The Library of Forgotten Books
Page 3
“Well, we can’t always know what’s going to happen,” I said.
“Petit Pierre certainly didn’t.”
I didn’t say anything. I couldn’t risk reaching for my stiletto, so my fingers clamped around my fork.
“He still didn’t know what was going to happen when I wrapped him in that net. He was going to betray you, you know.”
I leaped upon him and he fell backwards. My arm was back, and then it plunged forward, fork in hand at Le Flic’s face. He batted towards me like a bug on its back, legs flapping as the fork drove into his left cheek, and through it. There was no scream, just the unexpected hardness of bone. I was wrenched backwards, onto my feet, pulled by an unexpected and powerful force. Marcel’s arms were wrapped around me so I couldn’t move. Le Flic stood up, the fork protruding from his cheek like a hat hanger on the wall. He didn’t cry: he was no little boy. He pulled at it, but it was lodged too strongly. With two hands he reached up again, this time emitting a deep groan, and he pulled and pulled and it silently came loose with a rush of blood.
Marcel had dragged me from the place. He whispered in my ear, “Hit me.”
I swivelled my elbow at head height and connected with him. He went down. I ran.
Not knowing where to hide, I made my way to the Hotel du Lac, to wait in the foyer for Elena or for the gendarmes. Eventually the receptionist asked me, “Would you like me to see if she’s in, sir?”
I looked at him: how did he know about me?
He called, spoke a few words and said, “She’s upstairs. Room 403.”
I made my way through those opulent halls. To my astonishment, a projector was set up in her living room, and on it a black and white film showed a young man and a woman in a Parisian apartment.

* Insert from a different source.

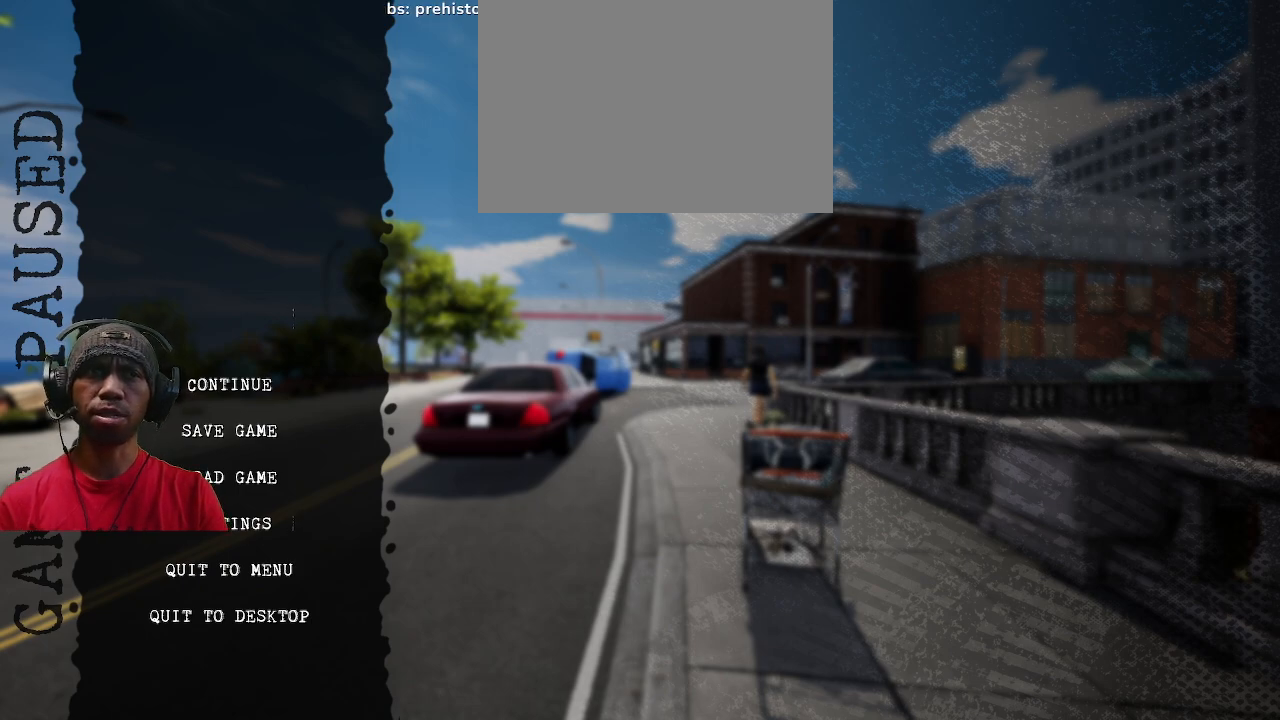
{"buttons": ["R2"], "left_stick": "center", "right_stick": "center", "events": []}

“How many boys have you slept with?” asked the woman onscreen.
The young man added up things on his hand and then gave up.
“You have a projector,” I said to Elena.
“Don’t you love film?” she said.
We watched the film and she put on another, and I felt as if I had never seen a movie before. I saw jump-cuts and camera angles. I saw the images as consciously created and I was doubly fascinated by them. I forgot about the following day, my birthday, and the disastrous path I was on. I forgot about the surprise Guy and Matthieu had organised. The future lay before me like a blank slate, a road in the night. I couldn’t tell where the next turn would be.
I fell asleep on the couch, seeing visions of young men smoking cigarettes and having long discussions about how to live. I was, in a strange way, happy.
Elena and I had a breakfast of croissants, orange juice and coffee. The table cloths were white, les garçons were polite, the sun was out. I was twenty-seven years old.
Guy and Matthieu were waiting in the foyer, and we followed them along the gentle slope from the Hotel down between the cliffs, and then through the little houses to the wharf.
When we reached the end of one of the piers Guy turned to me and said, “Here we are!”
“Ah, the surprise,” I said.
Gently rocking in the water beside the pier was the yacht, The Tomorrow, her lines sleek, her paint gleaming white and blue.
“Oh no,” said Guy. “This isn’t the surprise.”
We cast off and Matthieu, something of a sailor, steered us out to sea, the boat slapping against the choppy waves, spray flying out into the air ahead of us. Eventually we turned to starboard, out beyond the rocky headlands. The wind felt good on my face.
As we came close to the Sparkling Grotto, Guy ducked into the cabin and came up with a filled canvas bag. He looked at me, smiled and said, “It’s a secret.”
We lowered our sails next to one of the smaller wooden rowboats moored close to the grotto and Matthieu dropped anchor.
“Come on,” said Guy. “Matthieu and Elena will stay with the boat.”
I looked at the rowboat, at the grotto mouth, so small and dark in the cliff-face, the water rising and falling like the bottom lip on a gaping mouth. Events had lined themselves up, one leading to another. Guy and Matthieu both knew what was within the grotto. I could not fight the two of them.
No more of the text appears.